2025/06/14

NEPA Cases Require Substantial Judicial Deference

 

The organizer of the railway construction project applied to the administrative body for approval of the project. Environmental protection legislation stipulates that in such cases, an environmental impact assessment of the project must be conducted. The administrative body carried out the relevant procedure and approved the project. An environmental protection organization appealed to the court to invalidate the decision of the administrative body. The court concluded that the administrative body had not conducted a thorough analysis of the consequences of this project increasing oil extraction and processing in the region. However, the US Supreme Court concluded that such a thorough analysis was not necessary, and that the Court should show greater deference to the decision of the administrative body, which is a specialist in this matter.

SOURCE

In Seven County Infrastructure Coalition v. Eagle County, decided on May 29, 2025, the Supreme Court (SCOTUS) limited the scope of environmental review mandated by the National Environmental Policy Act (NEPA). Reversing the lower court, the decision stipulated that NEPA cases require substantial judicial deference, preventing courts from separately analyzing the environmental impacts of upstream and downstream projects connected to a proposed project.

Seeking to build an 88-mile railroad in Utah's Uinta Basin, the Seven County Infrastructure Coalition (Coalition) applied to the U.S. Surface Transportation Board (Board) for approval, as mandated by federal law. The proposed railroad aimed to connect Utah to the national freight rail network, facilitating crude oil transport to the Gulf Coast.

Under the National Environmental Policy Act (NEPA), the Board was required to prepare an Environmental Impact Statement (EIS) addressing significant environmental impacts and exploring mitigation alternatives.  The Board finalized a 3,600-page EIS, subsequently approving the railroad project based on its conclusion that transportation and economic benefits outweighed potential environmental consequences.

Several environmental groups and a Colorado county challenged the Board's approval in the U.S. Court of Appeals for the D.C. Circuit. The D.C. Circuit found the EIS deficient for neglecting to assess environmental impacts from increased upstream oil drilling and downstream refining, and therefore vacated the EIS and the project's approval.

The EIS acknowledged potential environmental impacts from increased oil drilling and refining, but deemed in-depth analysis unnecessary.
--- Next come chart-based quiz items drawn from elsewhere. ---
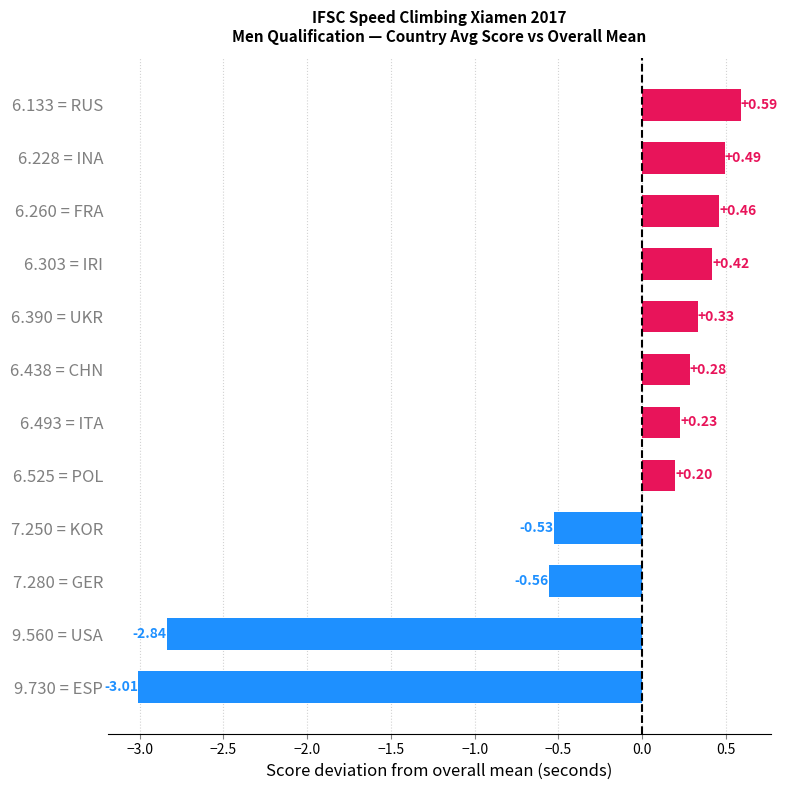

What is the sum of the values at 9.730 = ESP and 7.280 = GER?

-3.6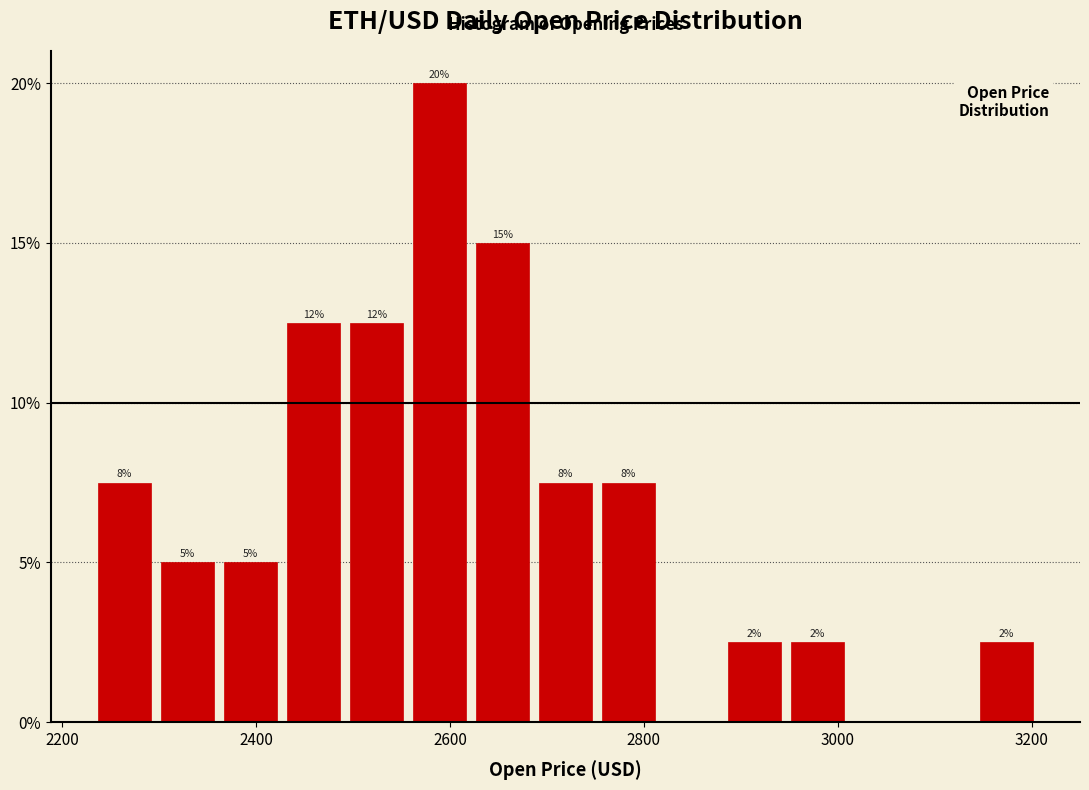

Around what value on the x-axis is the tallest bar? Give the approximate position of its centre, as read against the axis.

2580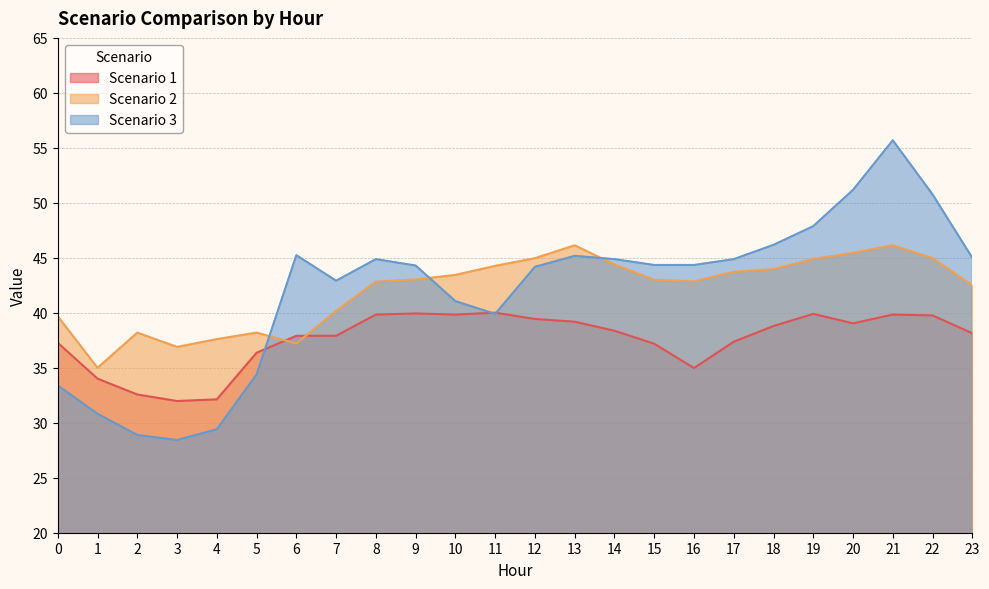

Which category has the lowest value across all series?

3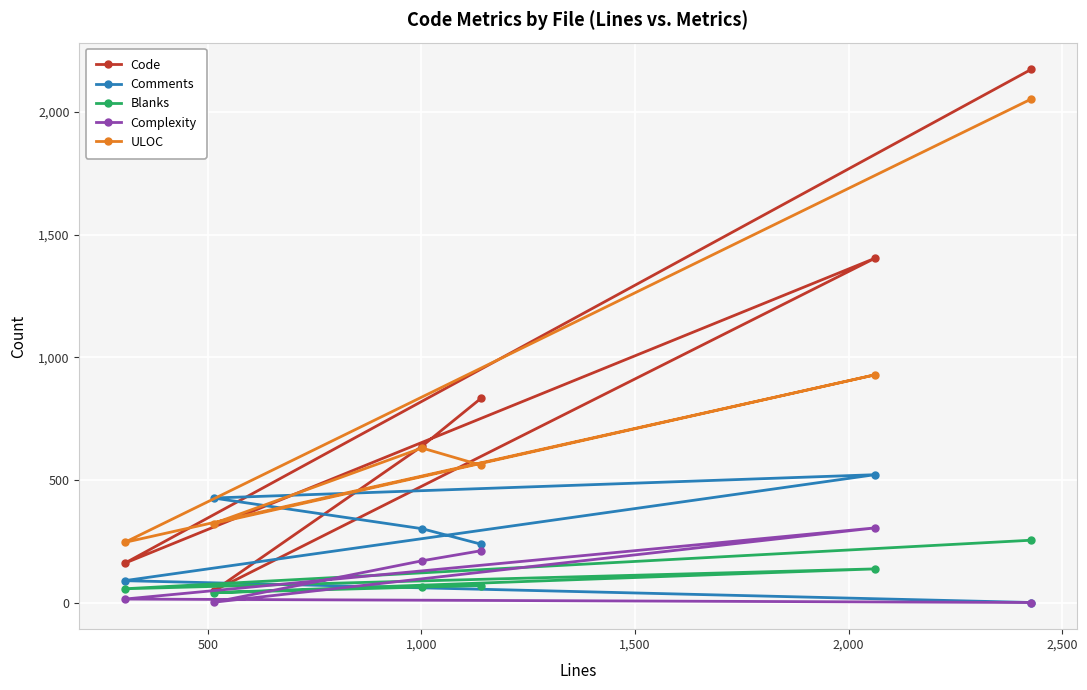

True or false: Code and Comments cross at least once.

True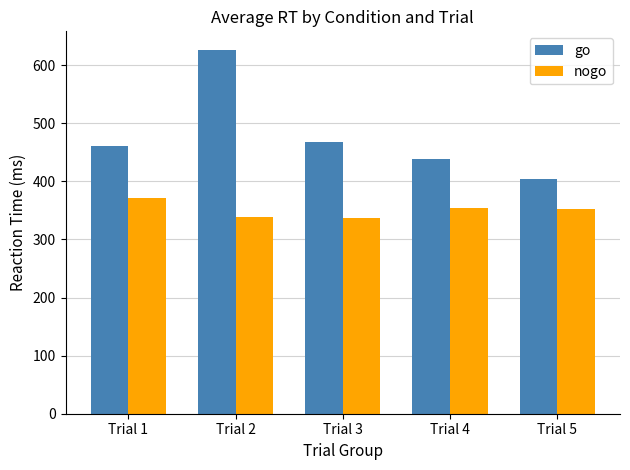

Rank the series by their maximum value, from lowest to highest.

nogo, go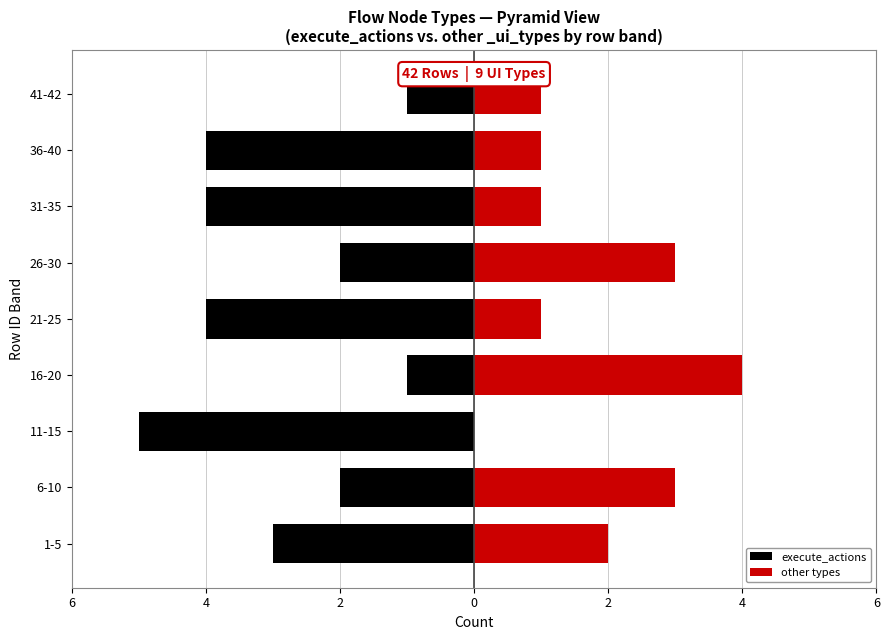

Reading left to right, extract all data points from this chart.

execute_actions: -3	-2	-5	-1	-4	-2	-4	-4	-1
other types: 2	3	0	4	1	3	1	1	1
The Supreme Court (SCOTUS) then reviewed the case, emphasizing that the NEPA is a procedural statute requiring only the preparation of an EIS, not the imposition of substantive environmental obligations. SCOTUS criticized overly intrusive judicial reviews of  NEPA cases, advocating for substantial deference to agency choices within a "broad zone of reasonableness." The Court reasoned that analyzing environmental effects of upstream drilling was unnecessary because the railroad project itself wasn't for oil or well drilling, and NEPA only requires evaluating the proposed project, not separate ones. Similarly, analyzing downstream refining effects was unnecessary because oil refining projects rely on other markets and the Board lacks authority over oil production and refining.